Certainly none of those people had deserved his irrectitude. Not the Lords, the guardians of the health and beauty of the Land; not Saltheart Foamfollower, the Giant who had befriended him; not Atiaran Trell-mate, who had guided him safely toward Revelstone, the mountain city where the Lords lived; and not, oh, not her daughter Lena, whom he had raped.
Lena! he cried involuntarily, beating his numb fingers against his sides as he paced. How could I do that to you?
But he knew how it had happened. The health which the Land gave him had taken him by surprise. After months of impotence and repressed fury, he had not been prepared for the sudden rush of his vitality. And that vitality had other consequences, as well. It had seduced him into a conditional cooperation with the Land, though he knew that what was happening to him was impossible, a dream. Because of that health, he had taken to the Lords at Revelstone a message of doom given to him by the Land’s great enemy, Lord Foul the Despiser. And he had gone with the Lords on their Quest for the Staff of Law, Berek’s runed staff which had been lost by High Lord Kevin, last of the Old Lords, in his battle against the Despiser. This weapon the new Lords considered to be their only hope against their enemy; and he had unwillingly, faithlessly, helped them to regain it.

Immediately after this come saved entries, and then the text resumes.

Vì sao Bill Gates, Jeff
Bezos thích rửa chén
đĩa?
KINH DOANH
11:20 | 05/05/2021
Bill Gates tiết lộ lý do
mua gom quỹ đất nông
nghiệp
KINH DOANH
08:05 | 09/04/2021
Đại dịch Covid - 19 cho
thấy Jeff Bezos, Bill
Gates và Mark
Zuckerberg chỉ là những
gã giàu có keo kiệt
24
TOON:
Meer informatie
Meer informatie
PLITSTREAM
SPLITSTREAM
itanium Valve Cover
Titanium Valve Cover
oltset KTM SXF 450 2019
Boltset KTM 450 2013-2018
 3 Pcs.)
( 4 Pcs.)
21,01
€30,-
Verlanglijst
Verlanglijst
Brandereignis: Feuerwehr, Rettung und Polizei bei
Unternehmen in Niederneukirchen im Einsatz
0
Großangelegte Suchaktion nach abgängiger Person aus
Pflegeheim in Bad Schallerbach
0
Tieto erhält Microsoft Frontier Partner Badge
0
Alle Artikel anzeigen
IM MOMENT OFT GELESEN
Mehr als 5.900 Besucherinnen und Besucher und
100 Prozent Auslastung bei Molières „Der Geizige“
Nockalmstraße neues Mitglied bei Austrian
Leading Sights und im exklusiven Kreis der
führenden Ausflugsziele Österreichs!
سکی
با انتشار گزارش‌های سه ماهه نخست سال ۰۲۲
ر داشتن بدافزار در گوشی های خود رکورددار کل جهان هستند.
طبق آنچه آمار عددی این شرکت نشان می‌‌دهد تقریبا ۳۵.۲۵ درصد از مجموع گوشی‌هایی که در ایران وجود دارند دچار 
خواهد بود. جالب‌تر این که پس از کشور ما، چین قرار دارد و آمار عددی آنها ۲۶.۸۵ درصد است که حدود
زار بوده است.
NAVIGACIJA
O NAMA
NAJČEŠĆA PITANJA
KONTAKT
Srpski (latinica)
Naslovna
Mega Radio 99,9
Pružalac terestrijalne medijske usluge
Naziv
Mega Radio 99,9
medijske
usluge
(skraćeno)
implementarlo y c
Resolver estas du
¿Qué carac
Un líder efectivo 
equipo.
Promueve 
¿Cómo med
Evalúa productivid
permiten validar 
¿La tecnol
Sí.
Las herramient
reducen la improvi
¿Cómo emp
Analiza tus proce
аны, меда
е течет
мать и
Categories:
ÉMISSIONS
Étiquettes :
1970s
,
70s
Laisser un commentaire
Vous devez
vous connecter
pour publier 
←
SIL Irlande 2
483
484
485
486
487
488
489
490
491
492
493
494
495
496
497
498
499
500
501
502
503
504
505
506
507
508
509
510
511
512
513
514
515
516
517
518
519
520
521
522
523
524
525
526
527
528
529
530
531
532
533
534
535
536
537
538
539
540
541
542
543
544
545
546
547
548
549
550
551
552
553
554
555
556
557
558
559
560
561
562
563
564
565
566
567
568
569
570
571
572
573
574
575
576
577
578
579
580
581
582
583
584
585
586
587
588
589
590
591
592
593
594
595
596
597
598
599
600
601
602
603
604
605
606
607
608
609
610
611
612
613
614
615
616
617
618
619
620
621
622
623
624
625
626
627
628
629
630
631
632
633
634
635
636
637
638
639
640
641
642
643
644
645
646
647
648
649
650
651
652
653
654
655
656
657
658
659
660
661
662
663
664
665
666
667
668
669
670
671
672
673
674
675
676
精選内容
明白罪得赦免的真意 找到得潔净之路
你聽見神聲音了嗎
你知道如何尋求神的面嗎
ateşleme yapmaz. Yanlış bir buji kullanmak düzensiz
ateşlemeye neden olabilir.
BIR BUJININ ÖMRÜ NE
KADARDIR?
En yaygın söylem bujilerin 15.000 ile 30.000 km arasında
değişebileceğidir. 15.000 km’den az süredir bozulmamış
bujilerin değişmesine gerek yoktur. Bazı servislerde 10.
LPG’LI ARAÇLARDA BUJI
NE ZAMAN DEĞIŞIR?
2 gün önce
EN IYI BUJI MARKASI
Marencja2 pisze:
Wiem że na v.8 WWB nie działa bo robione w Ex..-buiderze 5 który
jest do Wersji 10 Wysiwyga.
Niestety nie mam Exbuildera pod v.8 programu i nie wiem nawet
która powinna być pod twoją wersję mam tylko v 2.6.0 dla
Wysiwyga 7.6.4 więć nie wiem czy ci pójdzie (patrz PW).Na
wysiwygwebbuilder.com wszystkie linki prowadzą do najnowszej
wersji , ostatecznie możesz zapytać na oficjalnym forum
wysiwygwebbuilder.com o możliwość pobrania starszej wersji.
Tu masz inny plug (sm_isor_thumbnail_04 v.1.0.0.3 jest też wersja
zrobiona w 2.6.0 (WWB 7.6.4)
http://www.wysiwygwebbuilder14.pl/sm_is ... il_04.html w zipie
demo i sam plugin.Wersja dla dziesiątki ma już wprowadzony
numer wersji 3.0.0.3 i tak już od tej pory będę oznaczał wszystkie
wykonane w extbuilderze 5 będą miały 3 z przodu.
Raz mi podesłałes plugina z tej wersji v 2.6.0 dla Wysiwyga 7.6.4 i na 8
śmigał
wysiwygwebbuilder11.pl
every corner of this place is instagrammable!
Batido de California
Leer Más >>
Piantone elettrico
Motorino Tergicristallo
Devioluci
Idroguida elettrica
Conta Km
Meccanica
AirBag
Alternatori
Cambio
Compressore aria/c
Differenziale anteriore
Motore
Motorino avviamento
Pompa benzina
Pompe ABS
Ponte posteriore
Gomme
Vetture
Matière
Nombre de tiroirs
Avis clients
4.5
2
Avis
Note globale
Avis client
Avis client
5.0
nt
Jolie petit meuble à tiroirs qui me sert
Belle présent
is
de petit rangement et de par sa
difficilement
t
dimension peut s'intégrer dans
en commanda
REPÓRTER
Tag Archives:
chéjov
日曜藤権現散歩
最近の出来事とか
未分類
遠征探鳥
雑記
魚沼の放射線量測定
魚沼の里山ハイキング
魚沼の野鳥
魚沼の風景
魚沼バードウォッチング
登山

Then almost without transition he had found himself in a bed in the town’s hospital. Only four hours had passed since his accident with the police car. His leprosy was unchanged. Because he appeared essentially uninjured, the doctor sent him back to his house on Haven Farm.
And now he had been roused from somnolence, and was pacing his lighted house as if it were an eyot of sanity in a night of darkness and chaos. Delusion! He had been deluded. The very idea of the Land sickened him. Health was impossible to lepers; that was the law on which his life depended. Nerves do not regenerate, and without a sense of touch there is no defense against injury and infection and dismemberment and death—no defense except the exigent law which he had learned in the leprosarium. The doctors there had taught him that his illness was the definitive fact of his existence, and that if he did not devote himself wholly, heart and mind and soul, to his own protection, he would ineluctably become crippled and putrescent before his ugly end.